By most accounts, slum tourism began in Brazil 16 years ago, when a young man named Marcelo Armstrong took a few tourists into Rocinha, Rio de Janeiro’s largest favela, or shantytown. His company, Favela Tour grew and spawned half a dozen imitators. Slum tourism, or “poorism,” as many now call it, has really taken root. From the favelas of Rio de Janeiro and the townships of Johannesburg, to the garbage dumps of Mexico and slums of Mumbai have become destinations in their own right for the more adventurous tourist. 

And the concept has arrived to our shores as well.

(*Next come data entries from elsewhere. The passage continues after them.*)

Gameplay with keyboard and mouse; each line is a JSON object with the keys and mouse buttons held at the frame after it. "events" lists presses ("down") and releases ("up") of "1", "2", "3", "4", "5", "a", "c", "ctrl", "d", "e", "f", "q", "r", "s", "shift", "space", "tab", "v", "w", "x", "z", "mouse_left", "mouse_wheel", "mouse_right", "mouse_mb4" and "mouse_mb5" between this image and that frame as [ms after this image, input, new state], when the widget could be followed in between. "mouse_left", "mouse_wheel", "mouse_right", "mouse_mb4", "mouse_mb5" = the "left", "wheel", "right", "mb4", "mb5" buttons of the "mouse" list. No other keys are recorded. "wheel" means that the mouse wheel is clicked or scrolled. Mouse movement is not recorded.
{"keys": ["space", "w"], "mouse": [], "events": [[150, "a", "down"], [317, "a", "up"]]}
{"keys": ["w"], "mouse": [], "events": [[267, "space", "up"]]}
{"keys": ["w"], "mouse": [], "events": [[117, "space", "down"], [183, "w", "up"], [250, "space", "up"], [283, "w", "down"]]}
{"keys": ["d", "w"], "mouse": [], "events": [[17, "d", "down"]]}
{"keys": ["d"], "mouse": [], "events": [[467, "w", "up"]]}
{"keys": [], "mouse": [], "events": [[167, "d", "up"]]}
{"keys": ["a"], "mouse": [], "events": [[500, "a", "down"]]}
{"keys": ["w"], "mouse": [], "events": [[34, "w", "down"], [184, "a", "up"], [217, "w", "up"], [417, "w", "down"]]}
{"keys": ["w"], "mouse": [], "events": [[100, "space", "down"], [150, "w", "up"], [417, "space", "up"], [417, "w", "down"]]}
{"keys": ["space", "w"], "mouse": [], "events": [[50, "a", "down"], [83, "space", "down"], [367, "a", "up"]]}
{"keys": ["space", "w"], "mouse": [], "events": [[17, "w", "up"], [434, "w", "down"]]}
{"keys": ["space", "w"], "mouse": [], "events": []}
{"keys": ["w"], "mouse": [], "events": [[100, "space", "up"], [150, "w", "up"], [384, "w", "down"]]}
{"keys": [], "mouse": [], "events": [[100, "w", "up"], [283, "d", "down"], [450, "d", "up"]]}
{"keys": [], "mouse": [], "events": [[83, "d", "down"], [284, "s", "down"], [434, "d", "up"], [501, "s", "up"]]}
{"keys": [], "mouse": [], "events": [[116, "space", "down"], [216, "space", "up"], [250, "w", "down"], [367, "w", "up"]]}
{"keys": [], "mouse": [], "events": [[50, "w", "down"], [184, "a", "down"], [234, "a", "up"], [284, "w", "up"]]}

Following a model similar to the Tenement Museum in New York, which offers tours of a long-unused Lower East Side apartment building, civic leaders in San Francisco are encouraging visitors to stop by another unlikely area – The Tenderloin – a down and out neighborhood in the city. The New York Times reported that their approach plans to target niche interests: i.e. baby boomer music fans — and particularly baby boomer Deadheads, a core demographic for the Tenderloin. Jerry Garcia lived there, and he and the Grateful Dead recorded several albums in the area, as did other big Bay Area bands like Creedence Clearwater Revival and Jefferson Airplane.  Then there’s the Hotel Drake for movie/history buffs, where Frank Capra lived as a starving young director in the early 1920s, or the Cadillac Hotel, built a year after the great 1906 earthquake and fire, and where Muhammad Ali later trained.

Slum tourism isn’t for everyone. Critics declare that ogling the poorest of the poor isn’t tourism at all – it’s voyeurism that’s more exploitative than supportive. Proponents of slum tourism argue that ignoring poverty won’t make it go away and its one of the few ways that tourists are ever going to understand what true poverty means – a reality check of sorts.